__Data in this exercise__
== Segment start ==
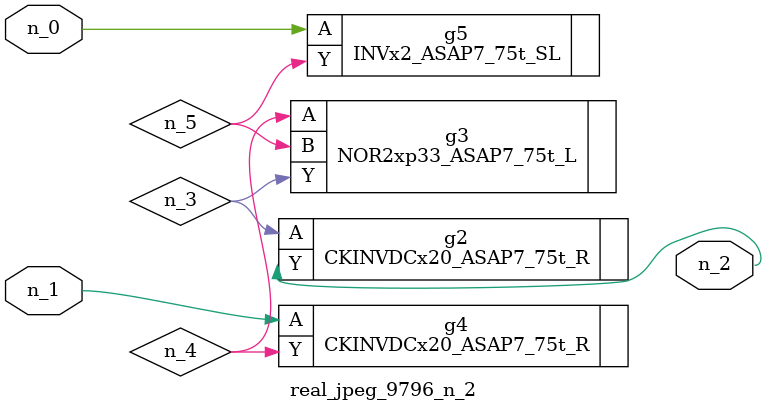
<source format=v>
module real_jpeg_9796_n_2 (n_1, n_0, n_2);

input n_1;
input n_0;

output n_2;

wire n_5;
wire n_4;
wire n_3;

INVx2_ASAP7_75t_SL g5 ( 
.A(n_0),
.Y(n_5)
);

CKINVDCx20_ASAP7_75t_R g4 ( 
.A(n_1),
.Y(n_4)
);

CKINVDCx20_ASAP7_75t_R g2 ( 
.A(n_3),
.Y(n_2)
);

NOR2xp33_ASAP7_75t_L g3 ( 
.A(n_4),
.B(n_5),
.Y(n_3)
);


endmodule
</source>
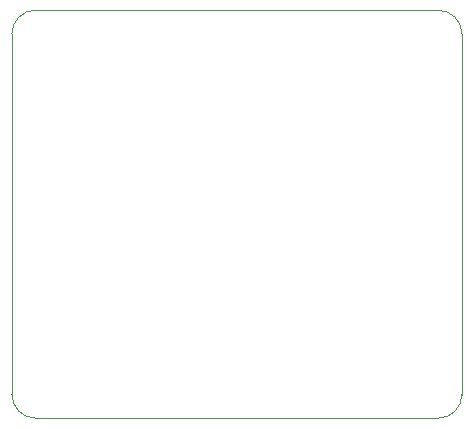
<source format=gbr>
%TF.GenerationSoftware,KiCad,Pcbnew,8.0.2*%
%TF.CreationDate,2024-06-16T16:48:04+02:00*%
%TF.ProjectId,Discharge Controller,44697363-6861-4726-9765-20436f6e7472,rev?*%
%TF.SameCoordinates,Original*%
%TF.FileFunction,Profile,NP*%
%FSLAX46Y46*%
G04 Gerber Fmt 4.6, Leading zero omitted, Abs format (unit mm)*
G04 Created by KiCad (PCBNEW 8.0.2) date 2024-06-16 16:48:04*
%MOMM*%
%LPD*%
G01*
G04 APERTURE LIST*
%TA.AperFunction,Profile*%
%ADD10C,0.100000*%
%TD*%
G04 APERTURE END LIST*
D10*
X149860000Y-83344000D02*
X149860000Y-52800000D01*
X187960000Y-83344000D02*
G75*
G02*
X185960000Y-85344000I-2000000J0D01*
G01*
X149860000Y-52800000D02*
G75*
G02*
X151860000Y-50800000I2000000J0D01*
G01*
X151860000Y-85344000D02*
G75*
G02*
X149860000Y-83344000I0J2000000D01*
G01*
X185960000Y-85344000D02*
X151860000Y-85344000D01*
X185960000Y-50800000D02*
G75*
G02*
X187960000Y-52800000I0J-2000000D01*
G01*
X151860000Y-50800000D02*
X185960000Y-50800000D01*
X187960000Y-52800000D02*
X187960000Y-83344000D01*
M02*

</source>
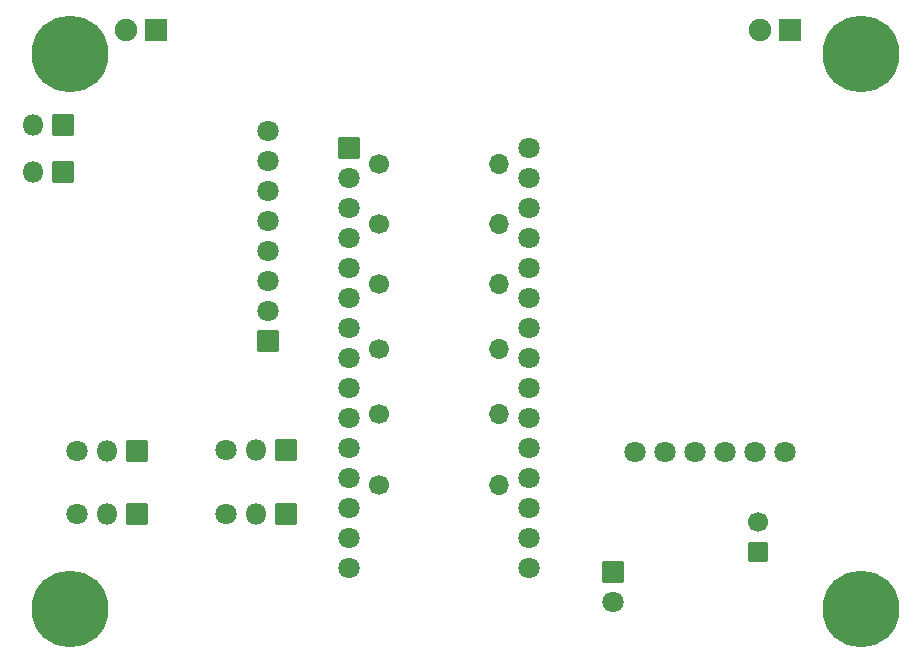
<source format=gts>
G04 #@! TF.GenerationSoftware,KiCad,Pcbnew,(6.0.10)*
G04 #@! TF.CreationDate,2023-05-01T22:11:39-04:00*
G04 #@! TF.ProjectId,MiniCopterSchematic,4d696e69-436f-4707-9465-72536368656d,v01*
G04 #@! TF.SameCoordinates,Original*
G04 #@! TF.FileFunction,Soldermask,Top*
G04 #@! TF.FilePolarity,Negative*
%FSLAX46Y46*%
G04 Gerber Fmt 4.6, Leading zero omitted, Abs format (unit mm)*
G04 Created by KiCad (PCBNEW (6.0.10)) date 2023-05-01 22:11:39*
%MOMM*%
%LPD*%
G01*
G04 APERTURE LIST*
G04 Aperture macros list*
%AMRoundRect*
0 Rectangle with rounded corners*
0 $1 Rounding radius*
0 $2 $3 $4 $5 $6 $7 $8 $9 X,Y pos of 4 corners*
0 Add a 4 corners polygon primitive as box body*
4,1,4,$2,$3,$4,$5,$6,$7,$8,$9,$2,$3,0*
0 Add four circle primitives for the rounded corners*
1,1,$1+$1,$2,$3*
1,1,$1+$1,$4,$5*
1,1,$1+$1,$6,$7*
1,1,$1+$1,$8,$9*
0 Add four rect primitives between the rounded corners*
20,1,$1+$1,$2,$3,$4,$5,0*
20,1,$1+$1,$4,$5,$6,$7,0*
20,1,$1+$1,$6,$7,$8,$9,0*
20,1,$1+$1,$8,$9,$2,$3,0*%
G04 Aperture macros list end*
%ADD10C,6.500000*%
%ADD11RoundRect,0.050000X0.850000X-0.850000X0.850000X0.850000X-0.850000X0.850000X-0.850000X-0.850000X0*%
%ADD12O,1.800000X1.800000*%
%ADD13C,1.800000*%
%ADD14C,1.700000*%
%ADD15O,1.700000X1.700000*%
%ADD16RoundRect,0.050000X-0.850000X-0.850000X0.850000X-0.850000X0.850000X0.850000X-0.850000X0.850000X0*%
%ADD17RoundRect,0.050000X0.900000X0.900000X-0.900000X0.900000X-0.900000X-0.900000X0.900000X-0.900000X0*%
%ADD18C,1.900000*%
%ADD19RoundRect,0.050000X-0.850000X0.850000X-0.850000X-0.850000X0.850000X-0.850000X0.850000X0.850000X0*%
%ADD20RoundRect,0.050000X0.800000X-0.800000X0.800000X0.800000X-0.800000X0.800000X-0.800000X-0.800000X0*%
G04 APERTURE END LIST*
D10*
X78740000Y-80000000D03*
D11*
X97047000Y-113596000D03*
D12*
X94507000Y-113596000D03*
D13*
X91967000Y-113596000D03*
D14*
X104920000Y-105000000D03*
D15*
X115080000Y-105000000D03*
D16*
X124727013Y-123853487D03*
D13*
X124727013Y-126393487D03*
X139332013Y-113693487D03*
X136792013Y-113693487D03*
X134252013Y-113693487D03*
X131712013Y-113693487D03*
X129172013Y-113693487D03*
X126632013Y-113693487D03*
D14*
X104920000Y-116500000D03*
D15*
X115080000Y-116500000D03*
D16*
X102385000Y-88000000D03*
D13*
X102385000Y-90540000D03*
X102385000Y-93080000D03*
X102385000Y-95620000D03*
X102385000Y-98160000D03*
X102385000Y-100700000D03*
X102385000Y-103240000D03*
X102385000Y-105780000D03*
X102385000Y-108320000D03*
X102385000Y-110860000D03*
X102385000Y-113400000D03*
X102385000Y-115940000D03*
X102385000Y-118480000D03*
X102385000Y-121020000D03*
X102385000Y-123560000D03*
X117625000Y-123560000D03*
X117625000Y-121020000D03*
X117625000Y-118480000D03*
X117625000Y-115940000D03*
X117625000Y-113400000D03*
X117625000Y-110860000D03*
X117625000Y-108320000D03*
X117625000Y-105780000D03*
X117625000Y-103240000D03*
X117625000Y-100700000D03*
X117625000Y-98160000D03*
X117625000Y-95620000D03*
X117625000Y-93080000D03*
X117625000Y-90540000D03*
X117625000Y-88000000D03*
D14*
X104920000Y-94400000D03*
D15*
X115080000Y-94400000D03*
D17*
X86040000Y-78000000D03*
D18*
X83500000Y-78000000D03*
D19*
X78140000Y-90000000D03*
D12*
X75600000Y-90000000D03*
D20*
X137000000Y-122182380D03*
D14*
X137000000Y-119682380D03*
D17*
X139700000Y-78000000D03*
D18*
X137160000Y-78000000D03*
D14*
X104920000Y-89300000D03*
D15*
X115080000Y-89300000D03*
D10*
X145740000Y-80000000D03*
X145740000Y-127000000D03*
D19*
X78140000Y-86000000D03*
D12*
X75600000Y-86000000D03*
D11*
X84455000Y-118975000D03*
D12*
X81915000Y-118975000D03*
D13*
X79375000Y-118975000D03*
D11*
X97070000Y-118950000D03*
D12*
X94530000Y-118950000D03*
D13*
X91990000Y-118950000D03*
D10*
X78740000Y-127000000D03*
D14*
X104920000Y-99500000D03*
D15*
X115080000Y-99500000D03*
D14*
X104920000Y-110500000D03*
D15*
X115080000Y-110500000D03*
D19*
X95505290Y-104315290D03*
D13*
X95505290Y-101775290D03*
X95505290Y-99235290D03*
X95505290Y-96695290D03*
X95505290Y-94155290D03*
X95505290Y-91615290D03*
X95505290Y-89075290D03*
X95505290Y-86535290D03*
D11*
X84400000Y-113600000D03*
D12*
X81860000Y-113600000D03*
D13*
X79320000Y-113600000D03*
M02*

</source>
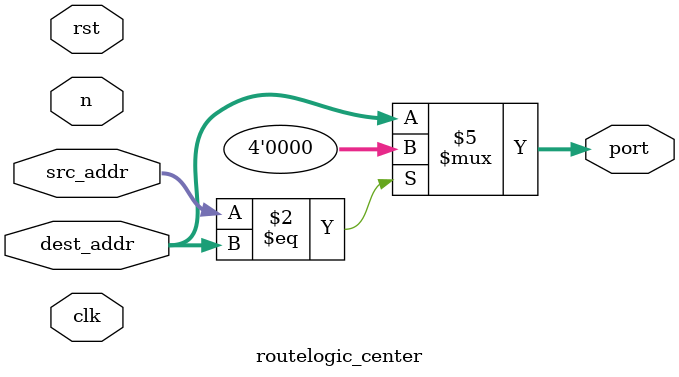
<source format=v>
`timescale 1ns / 1ps


module routelogic_center(
    port,
    src_addr,
    dest_addr,
    n,
    clk,
    rst
    );
    
    output reg [3:0] port;
    input wire [3:0] src_addr;
    input wire [3:0] dest_addr;
    input wire [3:0] n;
    input wire clk;
    input wire rst;
    
    initial begin
        port = 4'b0000;
    end    
    
    always @(src_addr or dest_addr) begin
        if (src_addr == dest_addr) begin
            //LOCAL PORT
            port <= 2'b0000;
        end
        else begin
            port <= dest_addr;
        end
    end

    
endmodule

</source>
== Segment end ==
__Task to complete__
What you give back should be exactly the lines from the top of the data above down to and including the line with "<source format=gbr>", minus any pictures.

__Completed exercise__
<source format=v>
module real_jpeg_9796_n_2 (n_1, n_0, n_2);

input n_1;
input n_0;

output n_2;

wire n_5;
wire n_4;
wire n_3;

INVx2_ASAP7_75t_SL g5 ( 
.A(n_0),
.Y(n_5)
);

CKINVDCx20_ASAP7_75t_R g4 ( 
.A(n_1),
.Y(n_4)
);

CKINVDCx20_ASAP7_75t_R g2 ( 
.A(n_3),
.Y(n_2)
);

NOR2xp33_ASAP7_75t_L g3 ( 
.A(n_4),
.B(n_5),
.Y(n_3)
);


endmodule
</source>
<source format=gbr>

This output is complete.